**DATA PROVIDED:**
======
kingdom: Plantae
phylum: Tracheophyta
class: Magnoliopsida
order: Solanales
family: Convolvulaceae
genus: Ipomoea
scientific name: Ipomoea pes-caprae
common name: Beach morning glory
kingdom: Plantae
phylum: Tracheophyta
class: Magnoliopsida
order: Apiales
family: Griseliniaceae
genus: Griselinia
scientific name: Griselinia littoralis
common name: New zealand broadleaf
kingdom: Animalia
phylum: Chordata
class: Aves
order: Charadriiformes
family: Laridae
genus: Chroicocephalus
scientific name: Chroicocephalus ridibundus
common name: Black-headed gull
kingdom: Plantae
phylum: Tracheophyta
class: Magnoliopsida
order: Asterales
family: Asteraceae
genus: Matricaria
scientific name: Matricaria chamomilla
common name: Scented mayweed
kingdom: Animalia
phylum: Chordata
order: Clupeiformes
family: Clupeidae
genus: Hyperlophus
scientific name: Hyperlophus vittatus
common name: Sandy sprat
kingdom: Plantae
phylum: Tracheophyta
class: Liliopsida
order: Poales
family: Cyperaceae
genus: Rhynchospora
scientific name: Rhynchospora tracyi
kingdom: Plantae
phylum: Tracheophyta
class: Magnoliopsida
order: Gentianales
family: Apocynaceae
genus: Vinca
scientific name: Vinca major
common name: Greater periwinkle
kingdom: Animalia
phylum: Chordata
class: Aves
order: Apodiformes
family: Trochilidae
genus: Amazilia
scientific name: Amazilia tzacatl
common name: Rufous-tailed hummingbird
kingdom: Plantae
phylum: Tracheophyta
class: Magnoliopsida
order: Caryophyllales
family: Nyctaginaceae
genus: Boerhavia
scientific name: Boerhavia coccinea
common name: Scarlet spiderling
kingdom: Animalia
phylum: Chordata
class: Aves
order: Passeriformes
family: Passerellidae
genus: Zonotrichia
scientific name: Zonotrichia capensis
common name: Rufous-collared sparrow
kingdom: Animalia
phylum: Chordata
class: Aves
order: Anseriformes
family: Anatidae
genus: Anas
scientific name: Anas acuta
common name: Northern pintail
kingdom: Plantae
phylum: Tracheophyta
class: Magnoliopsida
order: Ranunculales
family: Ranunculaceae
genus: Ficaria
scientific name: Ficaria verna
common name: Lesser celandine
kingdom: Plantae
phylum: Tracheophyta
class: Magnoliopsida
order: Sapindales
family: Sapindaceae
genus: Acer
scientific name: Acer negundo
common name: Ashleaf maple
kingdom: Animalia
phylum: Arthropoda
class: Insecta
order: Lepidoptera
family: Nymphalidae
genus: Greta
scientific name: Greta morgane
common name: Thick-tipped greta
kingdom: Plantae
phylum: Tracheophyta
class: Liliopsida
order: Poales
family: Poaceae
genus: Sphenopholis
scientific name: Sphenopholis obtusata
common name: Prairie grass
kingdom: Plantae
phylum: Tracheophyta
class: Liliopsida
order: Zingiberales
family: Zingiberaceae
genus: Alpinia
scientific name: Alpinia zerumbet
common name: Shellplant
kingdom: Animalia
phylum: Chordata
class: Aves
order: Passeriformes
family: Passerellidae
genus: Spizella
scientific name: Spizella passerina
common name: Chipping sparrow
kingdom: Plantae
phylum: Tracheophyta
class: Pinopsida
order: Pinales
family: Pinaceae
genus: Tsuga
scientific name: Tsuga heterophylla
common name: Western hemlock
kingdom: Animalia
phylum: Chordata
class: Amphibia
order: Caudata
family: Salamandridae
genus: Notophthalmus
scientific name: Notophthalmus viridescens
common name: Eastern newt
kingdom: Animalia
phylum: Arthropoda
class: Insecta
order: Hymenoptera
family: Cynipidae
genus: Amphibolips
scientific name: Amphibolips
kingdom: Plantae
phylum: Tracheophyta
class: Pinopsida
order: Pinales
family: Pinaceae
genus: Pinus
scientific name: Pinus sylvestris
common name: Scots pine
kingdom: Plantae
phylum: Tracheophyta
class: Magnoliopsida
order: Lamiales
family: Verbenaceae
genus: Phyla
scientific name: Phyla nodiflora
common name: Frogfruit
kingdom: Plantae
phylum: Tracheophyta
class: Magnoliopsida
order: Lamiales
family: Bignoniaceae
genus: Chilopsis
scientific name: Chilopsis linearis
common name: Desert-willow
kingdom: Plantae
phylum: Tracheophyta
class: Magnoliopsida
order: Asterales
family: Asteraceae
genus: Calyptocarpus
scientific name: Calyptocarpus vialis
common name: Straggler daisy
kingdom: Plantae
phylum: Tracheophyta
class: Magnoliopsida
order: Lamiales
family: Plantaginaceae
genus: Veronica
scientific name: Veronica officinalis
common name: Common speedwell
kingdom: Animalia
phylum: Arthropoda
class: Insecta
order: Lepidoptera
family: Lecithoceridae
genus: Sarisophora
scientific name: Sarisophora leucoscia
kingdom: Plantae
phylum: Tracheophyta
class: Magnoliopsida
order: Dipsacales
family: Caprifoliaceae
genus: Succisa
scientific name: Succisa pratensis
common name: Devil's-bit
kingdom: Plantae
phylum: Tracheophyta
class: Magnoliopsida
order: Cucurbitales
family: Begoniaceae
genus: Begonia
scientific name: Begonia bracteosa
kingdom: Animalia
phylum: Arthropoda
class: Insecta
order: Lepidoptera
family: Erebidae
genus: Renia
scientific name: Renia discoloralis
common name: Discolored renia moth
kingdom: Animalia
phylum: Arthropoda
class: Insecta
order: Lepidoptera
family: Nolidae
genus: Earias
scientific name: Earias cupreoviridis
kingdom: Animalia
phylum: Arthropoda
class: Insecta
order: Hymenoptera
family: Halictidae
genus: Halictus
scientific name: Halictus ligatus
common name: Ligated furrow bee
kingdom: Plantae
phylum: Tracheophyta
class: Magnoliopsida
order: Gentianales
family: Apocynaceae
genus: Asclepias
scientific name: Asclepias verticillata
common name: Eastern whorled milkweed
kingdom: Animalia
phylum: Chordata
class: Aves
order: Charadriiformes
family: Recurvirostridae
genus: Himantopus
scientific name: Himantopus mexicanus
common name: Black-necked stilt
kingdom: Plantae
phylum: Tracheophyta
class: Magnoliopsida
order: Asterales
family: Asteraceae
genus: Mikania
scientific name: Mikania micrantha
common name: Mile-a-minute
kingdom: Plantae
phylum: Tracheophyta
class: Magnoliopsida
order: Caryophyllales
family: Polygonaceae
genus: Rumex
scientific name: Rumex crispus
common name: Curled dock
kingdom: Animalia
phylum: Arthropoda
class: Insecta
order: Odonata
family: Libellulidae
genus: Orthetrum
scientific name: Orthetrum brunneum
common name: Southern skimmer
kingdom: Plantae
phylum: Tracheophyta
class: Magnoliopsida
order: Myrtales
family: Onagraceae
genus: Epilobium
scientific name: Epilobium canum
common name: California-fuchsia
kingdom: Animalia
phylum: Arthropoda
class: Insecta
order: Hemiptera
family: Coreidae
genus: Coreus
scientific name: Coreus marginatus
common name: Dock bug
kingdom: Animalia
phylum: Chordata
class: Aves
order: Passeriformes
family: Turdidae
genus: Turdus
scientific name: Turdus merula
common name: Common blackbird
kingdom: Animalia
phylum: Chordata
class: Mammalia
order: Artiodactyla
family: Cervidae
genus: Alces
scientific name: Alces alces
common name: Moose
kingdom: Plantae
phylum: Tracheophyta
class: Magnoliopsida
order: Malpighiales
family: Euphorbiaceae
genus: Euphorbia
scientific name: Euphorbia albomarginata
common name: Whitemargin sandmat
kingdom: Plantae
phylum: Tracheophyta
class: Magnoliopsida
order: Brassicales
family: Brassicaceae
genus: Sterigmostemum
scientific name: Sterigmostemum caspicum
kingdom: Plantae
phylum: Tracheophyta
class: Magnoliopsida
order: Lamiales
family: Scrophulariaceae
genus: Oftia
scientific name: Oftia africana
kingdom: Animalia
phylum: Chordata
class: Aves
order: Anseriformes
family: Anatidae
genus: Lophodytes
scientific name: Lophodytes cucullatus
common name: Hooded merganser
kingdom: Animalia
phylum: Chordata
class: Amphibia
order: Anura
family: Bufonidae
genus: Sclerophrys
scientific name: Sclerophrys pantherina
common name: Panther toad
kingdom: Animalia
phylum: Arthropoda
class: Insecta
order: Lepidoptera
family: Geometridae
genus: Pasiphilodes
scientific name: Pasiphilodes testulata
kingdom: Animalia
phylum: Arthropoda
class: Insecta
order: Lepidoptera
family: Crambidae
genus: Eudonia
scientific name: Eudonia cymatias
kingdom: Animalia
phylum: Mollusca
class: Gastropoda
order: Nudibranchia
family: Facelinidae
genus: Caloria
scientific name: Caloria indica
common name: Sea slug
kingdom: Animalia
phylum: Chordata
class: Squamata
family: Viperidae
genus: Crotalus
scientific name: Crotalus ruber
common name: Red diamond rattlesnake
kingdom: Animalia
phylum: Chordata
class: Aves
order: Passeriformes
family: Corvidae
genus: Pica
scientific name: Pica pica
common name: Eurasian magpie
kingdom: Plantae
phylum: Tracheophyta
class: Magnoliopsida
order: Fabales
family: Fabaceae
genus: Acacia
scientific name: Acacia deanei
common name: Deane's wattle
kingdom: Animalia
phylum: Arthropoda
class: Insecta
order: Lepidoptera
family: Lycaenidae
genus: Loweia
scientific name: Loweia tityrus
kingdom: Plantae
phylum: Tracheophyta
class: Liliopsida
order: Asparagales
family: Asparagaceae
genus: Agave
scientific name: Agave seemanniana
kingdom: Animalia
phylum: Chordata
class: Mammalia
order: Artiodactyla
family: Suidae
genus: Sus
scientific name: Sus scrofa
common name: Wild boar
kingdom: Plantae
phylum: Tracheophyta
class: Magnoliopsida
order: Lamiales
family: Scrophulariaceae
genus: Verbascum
======
Recast the material as a Markdown table with columns Row and Line, starting at the line that contains "family: Laridae" and ending at the line that contains "genus: Boerhavia", both included. Leave out any blank lines.

| Row | Line |
|---|---|
| 1 | family: Laridae |
| 2 | genus: Chroicocephalus |
| 3 | scientific name: Chroicocephalus ridibundus |
| 4 | common name: Black-headed gull |
| 5 | kingdom: Plantae |
| 6 | phylum: Tracheophyta |
| 7 | class: Magnoliopsida |
| 8 | order: Asterales |
| 9 | family: Asteraceae |
| 10 | genus: Matricaria |
| 11 | scientific name: Matricaria chamomilla |
| 12 | common name: Scented mayweed |
| 13 | kingdom: Animalia |
| 14 | phylum: Chordata |
| 15 | order: Clupeiformes |
| 16 | family: Clupeidae |
| 17 | genus: Hyperlophus |
| 18 | scientific name: Hyperlophus vittatus |
| 19 | common name: Sandy sprat |
| 20 | kingdom: Plantae |
| 21 | phylum: Tracheophyta |
| 22 | class: Liliopsida |
| 23 | order: Poales |
| 24 | family: Cyperaceae |
| 25 | genus: Rhynchospora |
| 26 | scientific name: Rhynchospora tracyi |
| 27 | kingdom: Plantae |
| 28 | phylum: Tracheophyta |
| 29 | class: Magnoliopsida |
| 30 | order: Gentianales |
| 31 | family: Apocynaceae |
| 32 | genus: Vinca |
| 33 | scientific name: Vinca major |
| 34 | common name: Greater periwinkle |
| 35 | kingdom: Animalia |
| 36 | phylum: Chordata |
| 37 | class: Aves |
| 38 | order: Apodiformes |
| 39 | family: Trochilidae |
| 40 | genus: Amazilia |
| 41 | scientific name: Amazilia tzacatl |
| 42 | common name: Rufous-tailed hummingbird |
| 43 | kingdom: Plantae |
| 44 | phylum: Tracheophyta |
| 45 | class: Magnoliopsida |
| 46 | order: Caryophyllales |
| 47 | family: Nyctaginaceae |
| 48 | genus: Boerhavia |